Semantic Modelling · Scientific Instruments · Scientific Computing

From implicit expertise
to executable semantics

Scientific instrument facilities accumulate invisible knowledge. We make knowledge explicit by turning it into typed, traceable, and enforceable assets — inspired by the architecture of ALICE O2 at CERN.

Data Source
AcquisitionNode
DetectorData → context
Data Operation
CalibrationApply
validity → context
Data Probe
ReconstructionProbe
result → "output"
Context Processor
ProvenanceRecord
SER → trace anchor
IO · Data Sink
ResultArchive
path → context
data channel context channel trace anchor

Semantic debt: invisible while accruing, expensive when paid

Scientific instrument facilities produce two assets simultaneously: scientific results, which are visible and celebrated, and the knowledge required to interpret and reproduce those results, which is largely invisible.

A senior expert leaves and the conventions they maintained are no longer enforced
A regulator asks for the provenance of a result produced three years ago
An instrument is reconfigured and previously valid calibrations silently become wrong
Two facilities try to combine results and discover their conventions are incompatible
A new team inherits a system whose implicit assumptions they cannot recover
An automation programme stalls because tacit decisions cannot be formalised
The semantic model is a burden only when implicit knowledge is still affordable.
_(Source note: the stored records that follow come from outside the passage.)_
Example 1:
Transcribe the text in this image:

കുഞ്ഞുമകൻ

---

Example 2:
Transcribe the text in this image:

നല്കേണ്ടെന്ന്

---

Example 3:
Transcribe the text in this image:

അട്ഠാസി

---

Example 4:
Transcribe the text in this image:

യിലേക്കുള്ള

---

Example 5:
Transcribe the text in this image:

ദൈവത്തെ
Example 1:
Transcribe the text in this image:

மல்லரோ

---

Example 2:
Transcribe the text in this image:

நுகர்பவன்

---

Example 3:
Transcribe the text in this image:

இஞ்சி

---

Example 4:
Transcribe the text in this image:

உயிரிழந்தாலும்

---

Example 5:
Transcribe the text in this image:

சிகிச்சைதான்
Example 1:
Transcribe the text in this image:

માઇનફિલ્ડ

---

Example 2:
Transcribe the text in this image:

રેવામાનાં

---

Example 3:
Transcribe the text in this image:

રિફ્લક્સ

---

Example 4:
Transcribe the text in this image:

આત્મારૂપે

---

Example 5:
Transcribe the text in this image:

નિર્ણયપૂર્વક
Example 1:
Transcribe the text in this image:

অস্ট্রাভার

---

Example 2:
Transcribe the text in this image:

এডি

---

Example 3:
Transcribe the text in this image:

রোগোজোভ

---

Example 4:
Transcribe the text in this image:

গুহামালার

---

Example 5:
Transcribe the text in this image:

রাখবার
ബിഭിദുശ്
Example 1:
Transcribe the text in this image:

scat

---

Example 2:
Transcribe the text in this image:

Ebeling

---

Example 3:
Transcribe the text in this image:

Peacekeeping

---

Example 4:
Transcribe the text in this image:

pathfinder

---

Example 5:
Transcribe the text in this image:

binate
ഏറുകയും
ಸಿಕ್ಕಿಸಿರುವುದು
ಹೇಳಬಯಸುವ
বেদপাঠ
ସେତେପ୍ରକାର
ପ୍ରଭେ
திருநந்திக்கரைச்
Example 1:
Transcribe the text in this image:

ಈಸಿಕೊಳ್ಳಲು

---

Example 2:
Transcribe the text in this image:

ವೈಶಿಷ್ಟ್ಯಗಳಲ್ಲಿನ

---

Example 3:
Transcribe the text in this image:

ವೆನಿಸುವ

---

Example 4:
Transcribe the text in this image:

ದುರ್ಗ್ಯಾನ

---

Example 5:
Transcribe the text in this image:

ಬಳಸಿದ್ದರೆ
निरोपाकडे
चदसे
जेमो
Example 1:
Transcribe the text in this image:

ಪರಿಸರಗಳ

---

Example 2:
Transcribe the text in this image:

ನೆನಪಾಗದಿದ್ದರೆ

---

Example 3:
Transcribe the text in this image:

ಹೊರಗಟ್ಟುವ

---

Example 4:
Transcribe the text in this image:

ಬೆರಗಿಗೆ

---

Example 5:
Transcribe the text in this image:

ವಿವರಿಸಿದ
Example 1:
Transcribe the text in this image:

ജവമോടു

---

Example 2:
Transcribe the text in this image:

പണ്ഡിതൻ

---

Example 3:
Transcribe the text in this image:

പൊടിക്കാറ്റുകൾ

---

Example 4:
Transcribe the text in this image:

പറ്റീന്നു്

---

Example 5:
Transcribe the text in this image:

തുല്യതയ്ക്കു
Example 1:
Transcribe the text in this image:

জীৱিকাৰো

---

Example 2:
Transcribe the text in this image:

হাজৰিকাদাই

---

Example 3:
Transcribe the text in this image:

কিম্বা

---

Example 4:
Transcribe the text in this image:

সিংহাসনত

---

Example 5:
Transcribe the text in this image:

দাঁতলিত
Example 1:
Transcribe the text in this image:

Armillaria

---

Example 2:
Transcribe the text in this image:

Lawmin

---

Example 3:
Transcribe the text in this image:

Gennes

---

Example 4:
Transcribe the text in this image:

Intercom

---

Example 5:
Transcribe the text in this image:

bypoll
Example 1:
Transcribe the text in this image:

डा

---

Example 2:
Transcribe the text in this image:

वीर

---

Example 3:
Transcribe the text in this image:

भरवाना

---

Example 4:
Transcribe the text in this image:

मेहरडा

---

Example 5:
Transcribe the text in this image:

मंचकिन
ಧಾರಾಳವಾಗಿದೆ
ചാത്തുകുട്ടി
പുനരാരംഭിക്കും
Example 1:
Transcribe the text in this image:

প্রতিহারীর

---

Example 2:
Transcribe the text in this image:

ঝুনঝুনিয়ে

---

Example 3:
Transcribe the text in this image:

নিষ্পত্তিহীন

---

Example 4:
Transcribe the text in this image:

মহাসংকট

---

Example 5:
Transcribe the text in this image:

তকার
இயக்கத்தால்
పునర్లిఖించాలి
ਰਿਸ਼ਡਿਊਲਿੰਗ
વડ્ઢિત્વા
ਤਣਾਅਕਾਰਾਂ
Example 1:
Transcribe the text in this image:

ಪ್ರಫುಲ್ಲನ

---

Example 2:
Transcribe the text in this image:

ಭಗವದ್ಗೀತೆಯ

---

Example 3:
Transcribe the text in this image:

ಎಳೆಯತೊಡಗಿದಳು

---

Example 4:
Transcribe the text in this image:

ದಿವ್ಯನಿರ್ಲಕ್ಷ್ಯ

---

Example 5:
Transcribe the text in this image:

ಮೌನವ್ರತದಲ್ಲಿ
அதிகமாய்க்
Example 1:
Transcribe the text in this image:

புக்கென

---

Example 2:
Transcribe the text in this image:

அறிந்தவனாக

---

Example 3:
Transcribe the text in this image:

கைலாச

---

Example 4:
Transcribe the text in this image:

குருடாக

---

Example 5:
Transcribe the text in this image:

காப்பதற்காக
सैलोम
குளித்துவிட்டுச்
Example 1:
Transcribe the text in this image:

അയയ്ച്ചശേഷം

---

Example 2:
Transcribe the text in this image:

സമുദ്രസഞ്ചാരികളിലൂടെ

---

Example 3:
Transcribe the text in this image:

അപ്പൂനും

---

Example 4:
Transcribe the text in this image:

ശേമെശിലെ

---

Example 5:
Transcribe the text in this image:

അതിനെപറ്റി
When implicit knowledge becomes the bottleneck to control, scale, and survival — explicit semantics become the recovery path.


The cost is paid not by the team that deferred the formalisation, but by the team that inherits the system. This is the structure of semantic debt.


Academic groups — CERN, large national laboratories, major synchrotron facilities — have solved this inside long-horizon, well-resourced projects. Enterprise scientific instrumentation has not.

Executable semantics, not documentary ones

A semantic model that does not validate, execute, trace, test, or govern anything will not become authoritative. Our architecture binds semantics to execution.

Typed data products

Every value in the pipeline is wrapped in a BaseDataType subclass. Processors declare exact input and output types. The framework enforces contracts at every node boundary.

DataOperation · DataProbe

Dual-channel execution

Every pipeline step processes a Payload with two coordinated flows: a data channel (typed domain objects) and a context channel (structured metadata, calibration validity, provenance).

data channel context channel

Semantic Execution Records

Optional tracing layer. Every node execution emits a SER — which processor ran, context delta, timing, dependencies, assertions. Every result has a producer identity.

SER · trace anchor · run_id

Contract-validated pipelines

Pipelines compile into deterministic graphs with stable semantic/configuration IDs. The SVA contract catalogue enforces structural rules. semantiva dev lint audits components before deployment.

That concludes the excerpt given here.